The Invisible Man

The Invisible Man directed by Leigh Whannell, Blumhouse Productions, 2020 

Reviewed by Stephen Theaker

It was not so very long ago that many boys and men, when asked to choose a superpower, would without any hint of shame pick invisibility, with the express purpose of denying women and girls the right to privacy and dignity. The last big adaptation of the H.G. Wells novel, Paul Verhoeven’s Hollow Man in 2000, leant heavily into this aspect, Kevin Bacon playing a voyeur and a rapist.

This time the invisible man is not naked as he goes about his business and he is not, so far as we can tell, a voyeur. He doesn’t sexually assault his victim in the course of the film, though it’s established that he has in the past. This is instead a story about coercive control, illustrating how women trapped in such abusive relationships can be driven to actions that seem utterly irrational to society at large.

The film begins with Cecilia Kass (Elisabeth Moss) trying to escape from her own home. She has drugged her partner, Adrian Griffin (Oliver Jackson-Cohen), and in an excruciatingly tense sequence she tries to leave without rousing him. Subsequently hiding at the house of her sister’s police officer boyfriend (Aldis Hodge), she struggles to feel safe, even after hearing the news that her ex has taken his own life.

An invisible person then begins to mess with her, the film adopting some of the tools of the Paranormal Activity series. The camera shows us scenes where nothing is happening, but we know something could happen at any time. We’re frightened by what it might be, but we don’t want to miss it when it does. So we scan the screen with the nervousness of our ancestors looking out of the cave at night. It’s as effective here as it was in Paranormal Activity and its sequels.

Elisabeth Moss is superb in the role of Cecilia. Like Andrew Lincoln in The Walking Dead, she is portraying a character pushed by the fantastical beyond what any human being should be expected to tolerate, and does it exceptionally well.

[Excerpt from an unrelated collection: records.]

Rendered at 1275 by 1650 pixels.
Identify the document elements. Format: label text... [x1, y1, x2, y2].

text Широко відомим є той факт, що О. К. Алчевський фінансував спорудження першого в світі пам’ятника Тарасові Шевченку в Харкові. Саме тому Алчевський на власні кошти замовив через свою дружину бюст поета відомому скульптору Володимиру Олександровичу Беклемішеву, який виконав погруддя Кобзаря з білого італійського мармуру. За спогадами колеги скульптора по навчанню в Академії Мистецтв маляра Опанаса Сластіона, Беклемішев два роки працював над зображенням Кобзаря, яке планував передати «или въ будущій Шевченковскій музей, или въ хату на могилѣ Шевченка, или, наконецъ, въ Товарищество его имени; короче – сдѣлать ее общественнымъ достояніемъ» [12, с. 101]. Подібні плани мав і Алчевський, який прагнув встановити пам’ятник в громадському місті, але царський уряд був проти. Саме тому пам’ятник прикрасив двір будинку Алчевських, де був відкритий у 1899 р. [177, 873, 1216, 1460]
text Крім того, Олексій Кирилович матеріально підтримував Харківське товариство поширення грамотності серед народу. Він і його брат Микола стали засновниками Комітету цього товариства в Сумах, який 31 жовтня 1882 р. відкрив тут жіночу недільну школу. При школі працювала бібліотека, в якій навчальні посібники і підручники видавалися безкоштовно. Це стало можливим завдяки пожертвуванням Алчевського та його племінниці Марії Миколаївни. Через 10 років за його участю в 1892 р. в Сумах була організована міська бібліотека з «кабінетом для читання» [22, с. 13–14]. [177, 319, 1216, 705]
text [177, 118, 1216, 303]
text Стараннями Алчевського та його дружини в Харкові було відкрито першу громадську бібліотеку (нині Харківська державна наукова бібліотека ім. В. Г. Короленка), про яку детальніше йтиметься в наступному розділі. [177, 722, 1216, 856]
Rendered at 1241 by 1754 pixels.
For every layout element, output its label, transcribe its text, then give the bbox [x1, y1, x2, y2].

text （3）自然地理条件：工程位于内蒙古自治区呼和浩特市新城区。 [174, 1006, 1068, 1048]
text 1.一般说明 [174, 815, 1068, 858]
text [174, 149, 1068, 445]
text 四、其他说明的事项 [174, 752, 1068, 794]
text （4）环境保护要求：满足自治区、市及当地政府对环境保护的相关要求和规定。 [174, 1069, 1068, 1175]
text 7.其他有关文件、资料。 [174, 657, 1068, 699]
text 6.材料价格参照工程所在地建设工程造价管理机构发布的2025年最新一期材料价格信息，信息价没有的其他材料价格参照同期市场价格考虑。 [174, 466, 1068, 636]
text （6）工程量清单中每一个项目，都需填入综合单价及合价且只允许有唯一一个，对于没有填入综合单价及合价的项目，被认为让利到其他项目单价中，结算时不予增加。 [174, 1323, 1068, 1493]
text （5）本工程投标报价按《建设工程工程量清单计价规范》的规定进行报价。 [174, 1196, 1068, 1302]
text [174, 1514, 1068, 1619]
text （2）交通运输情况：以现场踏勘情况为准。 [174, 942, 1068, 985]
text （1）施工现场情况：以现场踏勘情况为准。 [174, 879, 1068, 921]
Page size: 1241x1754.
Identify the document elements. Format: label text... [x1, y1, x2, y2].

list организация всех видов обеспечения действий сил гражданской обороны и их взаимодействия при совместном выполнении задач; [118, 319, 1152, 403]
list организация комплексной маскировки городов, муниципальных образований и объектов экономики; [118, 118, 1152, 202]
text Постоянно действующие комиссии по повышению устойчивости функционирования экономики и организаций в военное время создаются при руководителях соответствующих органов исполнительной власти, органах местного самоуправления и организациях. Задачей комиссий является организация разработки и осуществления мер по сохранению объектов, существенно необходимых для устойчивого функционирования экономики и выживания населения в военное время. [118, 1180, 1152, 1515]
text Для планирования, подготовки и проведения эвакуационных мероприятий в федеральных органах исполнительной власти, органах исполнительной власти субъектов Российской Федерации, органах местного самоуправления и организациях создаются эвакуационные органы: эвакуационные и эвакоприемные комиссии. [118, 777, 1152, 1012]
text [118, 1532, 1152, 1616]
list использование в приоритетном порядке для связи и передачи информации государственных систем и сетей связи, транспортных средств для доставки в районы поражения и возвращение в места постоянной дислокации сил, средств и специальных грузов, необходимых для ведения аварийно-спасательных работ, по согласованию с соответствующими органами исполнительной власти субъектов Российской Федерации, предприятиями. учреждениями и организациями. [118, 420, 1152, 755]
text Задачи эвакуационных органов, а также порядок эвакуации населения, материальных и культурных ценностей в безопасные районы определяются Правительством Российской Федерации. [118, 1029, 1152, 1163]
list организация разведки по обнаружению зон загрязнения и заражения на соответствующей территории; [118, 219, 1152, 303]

It’s a story that could potentially have felt luridly over-the-top, like a glossy nineties thriller, but her performance keeps it grounded and believable.

Curiously, for a horror film, I don’t think anyone ever suggests the possibility that Cecilia is being haunted by her dead spouse. Nor do they seem to be aware of any other films starring the invisible man, nor of work being done on stealth suits, nor are they particularly suspicious of the brother-in-law who will presumably inherit everything if Cecilia loses her mind. But these are minor issues.

Some viewers may prefer the horror of the first half to the thriller it tends to be in the second half, but both parts are very well done. Film and television villains are sometimes quite restrained, but here we have one who, like the real men we can read about in the judgments of the Family Courts, will stop at nothing to get what he wants, to enforce his will. It makes for a chilling film, and perhaps even an important one. Four stars.